Request:
Print the data once more, exactly as given. Drop the pictures.

[Start of section]

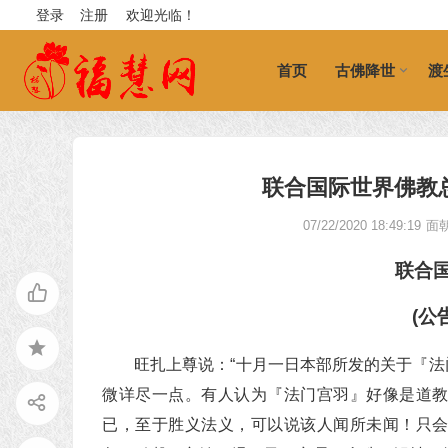
登录
注册
欢迎光临！
首页
古佛降世
渡
联合国际世界佛教总部
07/22/2020 18:49:19
面
联合
(公
旺扎上尊说：“十月一日本部所发的关于『
微详尽一点。有人认为『法门宫羽』好像是道
已，至于胜义法义，可以说该人闻所未闻！只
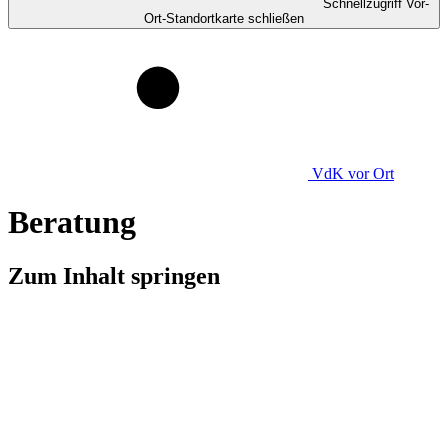
Schnellzugriff Vor-
Ort-Standortkarte schließen
VdK
vor Ort
Beratung
Zum Inhalt springen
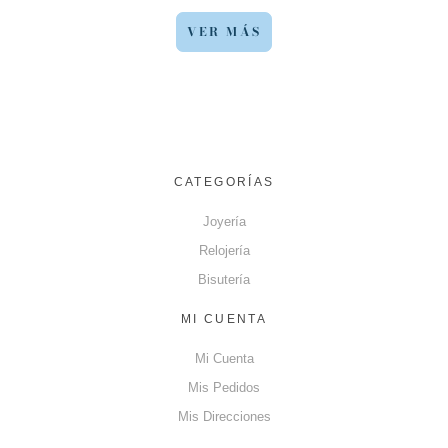
VER MÁS
CATEGORÍAS
Joyería
Relojería
Bisutería
MI CUENTA
Mi Cuenta
Mis Pedidos
Mis Direcciones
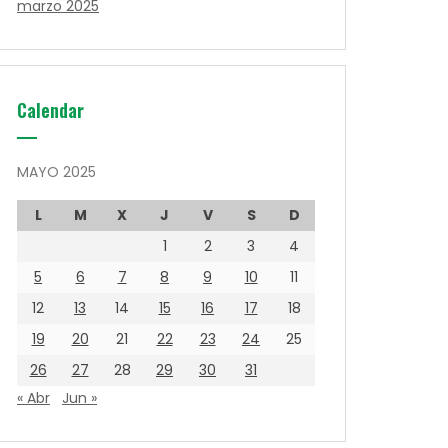
marzo 2025
Calendar
MAYO 2025
L
M
X
J
V
S
D
1
2
3
4
5
6
7
8
9
10
11
12
13
14
15
16
17
18
19
20
21
22
23
24
25
26
27
28
29
30
31
« Abr
Jun »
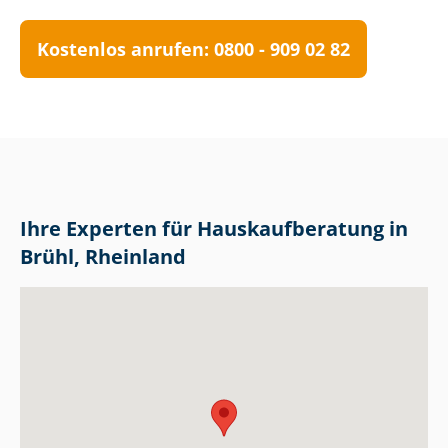
Kostenlos anrufen: 0800 - 909 02 82
Ihre Experten für Haus­kauf­be­ra­tung in
Brühl, Rheinland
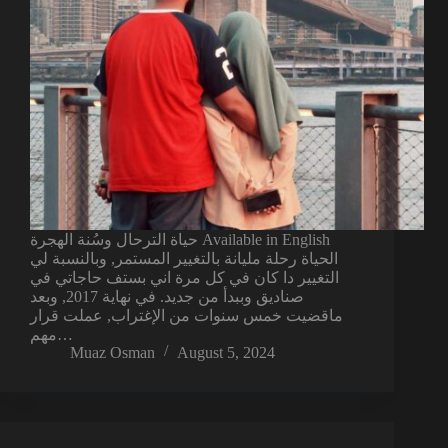
حياة الترحال وسُنة الهجرة Available in English
الحياة رحلة مليانة بالتغيير المستمر, وبالنسبة لي
التغيير دا كان في كل مرة اني بستف حاجاتي في
صناديق وببدأ من جديد. في نهاية 2017, وبعد
ماقضيت خمس سنوات من الإغتراب, عملت قرار
مهم…
Muaz Osman
August 5, 2024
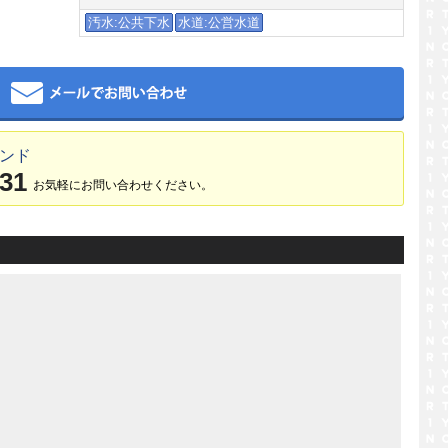
汚水:公共下水
水道:公営水道
メール
ランド
031
お気軽にお問い合わせください。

[End of section]

Solution:
登录
注册
欢迎光临！
首页
古佛降世
渡
联合国际世界佛教总部
07/22/2020 18:49:19
面
联合
(公
旺扎上尊说：“十月一日本部所发的关于『
微详尽一点。有人认为『法门宫羽』好像是道
已，至于胜义法义，可以说该人闻所未闻！只
Schnellzugriff Vor-
Ort-Standortkarte schließen
VdK
vor Ort
Beratung
Zum Inhalt springen
VER MÁS
CATEGORÍAS
Joyería
Relojería
Bisutería
MI CUENTA
Mi Cuenta
Mis Pedidos
Mis Direcciones
marzo 2025
Calendar
MAYO 2025
L
M
X
J
V
S
D
1
2
3
4
5
6
7
8
9
10
11
12
13
14
15
16
17
18
19
20
21
22
23
24
25
26
27
28
29
30
31
« Abr
Jun »
Kostenlos anrufen: 0800 - 909 02 82
Ihre Experten für Haus­kauf­be­ra­tung in
Brühl, Rheinland
حياة الترحال وسُنة الهجرة Available in English
الحياة رحلة مليانة بالتغيير المستمر, وبالنسبة لي
التغيير دا كان في كل مرة اني بستف حاجاتي في
صناديق وببدأ من جديد. في نهاية 2017, وبعد
ماقضيت خمس سنوات من الإغتراب, عملت قرار
مهم…
Muaz Osman
August 5, 2024
汚水:公共下水
水道:公営水道
メール
ランド
031
お気軽にお問い合わせください。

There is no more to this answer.